In my quest to create a predictive set of baseball statistics, I’ve stumbled upon a statistic by which we can assess who is the greatest batter over the last 100 years. So far, by adjusting only for bases, outs and batter age, I have Babe Ruth in front with Ted Williams hot on his heels. But Mike Trout, the only current player in the running, remains within striking distance.
The next step is to bring pitchers into the equation. To do this we need to make some modifications to our new statistic, average individual run production (IRP). The IRP is basically the number of runs the team scores plus the improvement or deterioration of the game “location” during the batter’s plate appearances. This number is divided by the beginning locations (i.e. the number of runs expected to be scored by the end of the half-inning) in order to even out the advantage batters who come to the plate with lots of runners on base have.
For example, during Babe Ruth’s 8,954 plate appearances, his team scored 1,995 runs. The typical batter decreases his team’s location (i.e. increases the number of outs and decreases the number of runners on base) during a plate appearance. Babe Ruth did this also, but he only decreased his team’s locations by 597 runs over his career. The net difference is 1,398 runs. So, this was Ruth’s individual contribution to his teams’ runs. Under the same circumstances, his teams would have scored only 1,094 runs if an average batter had been at the plate.
The formula is (R + E)/B, where R is runs scored, E is the sum of the ending locations, and B is the sum of the beginning locations. For Ruth this results in an average IRP of 1.277 or 27.7% above average.
Except for a home run with no one on base, scoring in baseball is a team effort. A batter reaches base during his plate appearance and is then batted in by another batter. So, crediting all the runs scored during a batter’s plate appearance to only that batter overstates his individual contribution to his team’s score.
Traditional Pitching Statistics
Early in my series of baseball statistics postings I stated that traditional batting statistics, like batting average, on-base percentage and slugging average, were based on statistical contrivances in order to produce individual performance statistics from what is fundamentally a group effort.
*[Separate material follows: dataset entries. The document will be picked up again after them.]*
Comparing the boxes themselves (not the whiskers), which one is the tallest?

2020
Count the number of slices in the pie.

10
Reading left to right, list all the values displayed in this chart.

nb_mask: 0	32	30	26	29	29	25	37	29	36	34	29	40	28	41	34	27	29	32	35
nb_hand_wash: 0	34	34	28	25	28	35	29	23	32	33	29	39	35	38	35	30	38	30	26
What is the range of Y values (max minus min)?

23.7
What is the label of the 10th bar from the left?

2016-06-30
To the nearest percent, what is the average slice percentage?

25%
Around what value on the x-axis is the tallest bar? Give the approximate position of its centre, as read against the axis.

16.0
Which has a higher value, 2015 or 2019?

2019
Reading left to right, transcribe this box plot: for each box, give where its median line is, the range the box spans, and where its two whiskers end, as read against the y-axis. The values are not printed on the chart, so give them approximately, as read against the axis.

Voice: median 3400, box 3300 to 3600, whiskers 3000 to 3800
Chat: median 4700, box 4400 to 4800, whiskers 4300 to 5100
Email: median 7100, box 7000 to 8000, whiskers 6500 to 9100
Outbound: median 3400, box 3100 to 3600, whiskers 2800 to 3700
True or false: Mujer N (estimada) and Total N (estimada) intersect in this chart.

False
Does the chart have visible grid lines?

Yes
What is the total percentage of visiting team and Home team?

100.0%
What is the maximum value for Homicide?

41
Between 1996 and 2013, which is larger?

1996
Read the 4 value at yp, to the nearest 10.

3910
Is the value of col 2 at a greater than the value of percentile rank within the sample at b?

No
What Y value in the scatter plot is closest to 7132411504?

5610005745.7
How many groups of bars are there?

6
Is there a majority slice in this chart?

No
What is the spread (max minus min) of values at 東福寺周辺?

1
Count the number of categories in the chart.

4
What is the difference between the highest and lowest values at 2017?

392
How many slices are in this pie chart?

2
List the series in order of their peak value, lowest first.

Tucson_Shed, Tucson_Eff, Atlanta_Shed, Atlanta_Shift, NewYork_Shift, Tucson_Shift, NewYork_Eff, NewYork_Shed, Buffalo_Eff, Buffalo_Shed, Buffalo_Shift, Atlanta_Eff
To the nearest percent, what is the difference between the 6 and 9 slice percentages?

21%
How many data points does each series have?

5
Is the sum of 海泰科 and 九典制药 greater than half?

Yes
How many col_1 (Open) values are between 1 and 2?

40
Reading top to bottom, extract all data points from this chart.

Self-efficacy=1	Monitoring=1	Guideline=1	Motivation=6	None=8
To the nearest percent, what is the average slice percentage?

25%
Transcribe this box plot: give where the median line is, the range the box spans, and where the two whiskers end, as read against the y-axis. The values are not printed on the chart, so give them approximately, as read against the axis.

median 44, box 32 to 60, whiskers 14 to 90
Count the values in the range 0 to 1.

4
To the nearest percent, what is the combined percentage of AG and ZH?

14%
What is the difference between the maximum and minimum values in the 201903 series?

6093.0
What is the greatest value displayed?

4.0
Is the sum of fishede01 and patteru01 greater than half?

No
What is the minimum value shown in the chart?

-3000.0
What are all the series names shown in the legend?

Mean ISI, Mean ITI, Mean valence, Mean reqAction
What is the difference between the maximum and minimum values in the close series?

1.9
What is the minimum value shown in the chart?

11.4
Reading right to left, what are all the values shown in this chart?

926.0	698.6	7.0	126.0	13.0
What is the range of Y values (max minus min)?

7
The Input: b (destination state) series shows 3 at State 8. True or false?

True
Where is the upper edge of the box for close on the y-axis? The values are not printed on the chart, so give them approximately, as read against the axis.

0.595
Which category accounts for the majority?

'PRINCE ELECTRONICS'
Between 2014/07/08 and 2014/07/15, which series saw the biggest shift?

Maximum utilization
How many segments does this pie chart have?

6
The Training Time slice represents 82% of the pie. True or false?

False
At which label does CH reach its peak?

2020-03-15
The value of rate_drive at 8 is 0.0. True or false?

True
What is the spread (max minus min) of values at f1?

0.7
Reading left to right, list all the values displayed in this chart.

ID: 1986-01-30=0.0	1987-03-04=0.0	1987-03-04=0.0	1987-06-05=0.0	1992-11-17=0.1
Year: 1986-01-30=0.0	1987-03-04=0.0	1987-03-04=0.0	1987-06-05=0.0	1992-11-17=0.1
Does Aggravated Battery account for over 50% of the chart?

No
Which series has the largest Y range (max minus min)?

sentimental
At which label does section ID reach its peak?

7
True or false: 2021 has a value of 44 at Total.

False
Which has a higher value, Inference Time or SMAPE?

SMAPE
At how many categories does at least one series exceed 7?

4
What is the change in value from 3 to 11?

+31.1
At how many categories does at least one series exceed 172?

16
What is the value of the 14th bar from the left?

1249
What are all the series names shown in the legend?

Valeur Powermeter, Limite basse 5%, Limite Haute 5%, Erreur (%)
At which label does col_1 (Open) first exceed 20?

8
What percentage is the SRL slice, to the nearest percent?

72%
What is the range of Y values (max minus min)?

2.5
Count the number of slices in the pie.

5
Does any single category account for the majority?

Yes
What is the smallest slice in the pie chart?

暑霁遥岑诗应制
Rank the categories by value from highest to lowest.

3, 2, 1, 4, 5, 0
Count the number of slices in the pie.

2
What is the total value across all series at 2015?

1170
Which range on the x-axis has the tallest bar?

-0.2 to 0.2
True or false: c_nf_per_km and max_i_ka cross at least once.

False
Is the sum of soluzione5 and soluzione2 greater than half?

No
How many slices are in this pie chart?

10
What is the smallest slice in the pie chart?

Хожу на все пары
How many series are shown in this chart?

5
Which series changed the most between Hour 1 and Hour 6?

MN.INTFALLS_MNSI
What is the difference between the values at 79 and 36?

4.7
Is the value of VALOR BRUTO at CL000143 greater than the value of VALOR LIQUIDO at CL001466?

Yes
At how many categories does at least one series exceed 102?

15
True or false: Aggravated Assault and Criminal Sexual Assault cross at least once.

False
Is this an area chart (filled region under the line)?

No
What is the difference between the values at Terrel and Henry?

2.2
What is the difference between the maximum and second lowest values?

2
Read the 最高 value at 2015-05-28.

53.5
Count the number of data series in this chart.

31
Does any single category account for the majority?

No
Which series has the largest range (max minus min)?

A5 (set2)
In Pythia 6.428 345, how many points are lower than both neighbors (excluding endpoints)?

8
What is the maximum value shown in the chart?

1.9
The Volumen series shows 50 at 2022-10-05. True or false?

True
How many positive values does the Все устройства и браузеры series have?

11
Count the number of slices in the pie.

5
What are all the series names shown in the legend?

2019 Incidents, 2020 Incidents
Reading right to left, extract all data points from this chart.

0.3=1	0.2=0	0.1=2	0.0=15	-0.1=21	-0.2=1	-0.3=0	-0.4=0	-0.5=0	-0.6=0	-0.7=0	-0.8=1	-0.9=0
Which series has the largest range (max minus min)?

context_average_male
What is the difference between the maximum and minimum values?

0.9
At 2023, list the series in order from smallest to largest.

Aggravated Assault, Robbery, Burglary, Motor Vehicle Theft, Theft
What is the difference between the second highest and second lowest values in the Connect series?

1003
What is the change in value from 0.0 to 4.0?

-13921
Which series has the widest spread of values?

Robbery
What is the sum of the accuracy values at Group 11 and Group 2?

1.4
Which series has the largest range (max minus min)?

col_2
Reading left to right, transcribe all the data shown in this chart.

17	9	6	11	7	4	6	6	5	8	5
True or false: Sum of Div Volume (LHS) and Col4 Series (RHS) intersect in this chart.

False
If anything, traditional pitching statistics are even more contrived.
Starting pitchers are credited with a “win” if they pitch at least 5 innings and leave the game ahead in the score and if the rest of the team can maintain the lead to the end of the game. Relievers are credited with a “save” if they maintain the lead and do not allow more than three runs. Both of these statistics depend severely on the performance of other players.
Earned run average is the number of earned runs allowed per 27 outs. Even if we ignore the problem of inconsistent error scoring, this statistic suffers from the same inaccuracy that the batting statistics suffer from. Preventing runs is as much a team effort as scoring them is. When a relief pitcher comes into a game, any runs scored by inherited base runners are credited to the starting pitcher. This tends to overstate the relief pitcher’s contribution to preventing runs. But relievers typically enter a game when the location, i.e. the number of outs and base runners, is very precarious. Under those conditions, it is harder to prevent subsequent batters from reaching base and scoring even more runs.
What is needed is a statistic that doesn’t rely on errors at all, gives proportional credit and blame to both starters and relievers and takes the location of the game into account.
The Pitcher Formula
Pitchers don’t typically face just one batter during a game. They face a sequence of batters. Consequently, to assess their relative performance we need to know the beginning and ending game locations for each sequence and all the runs scored in between. This allows us to calculate the number of runs the pitcher should be credited with allowing and the number of runs the average pitcher would have allowed under the same circumstances.
I’ll name the pitcher statistic the individual run allowance (IRA) and the formula is (R + E)/(B + nH) , where R, E and B are defined the same as in the IRP formula, n is the number of outs recorded by the pitcher after his beginning inning and H is the number of runs scored per out allowed by the average pitcher.
Pitching is more specialized than batting. Pitchers are normally known as being either a starter or a reliever. So, I’ve segregated pitchers into these two categories. Table 1 lists the top 25 starting pitchers by average IRA for those who have recorded at least 3,000 career outs. Table 2 lists the top 25 relief pitchers by average IRA for those who have recorded at least 1,000 career outs.
Only two active batters made the top 25 list (i.e. Mike Trout and Joey Votto). However, the top 25 list of starters includes seven active pitchers, including the top two, Clayton Kershaw and Jacob deGrom. Nine active relievers made their top 25 list, including the top one, Craig Kimbrel. None of these three pitchers is close to retirement, so their career rankings can still change. And I have yet to adjust for age and ballpark.
Twelve of the top 25 starters pitched during the 21st century, but nearly all the top 25 relievers (i.e. 23) pitched in the current century. This shows how much the role of pitcher has changed over time. The game is now dominated by closers.
Lastly, notice that 10 of the top 25 starters are left-handed, whereas only three of the top 25 relievers are southpaws. We’ll explore this factoid in later postings.
The next step is to adjust for pitcher age and tackle the lefty vs. righty dichotomy.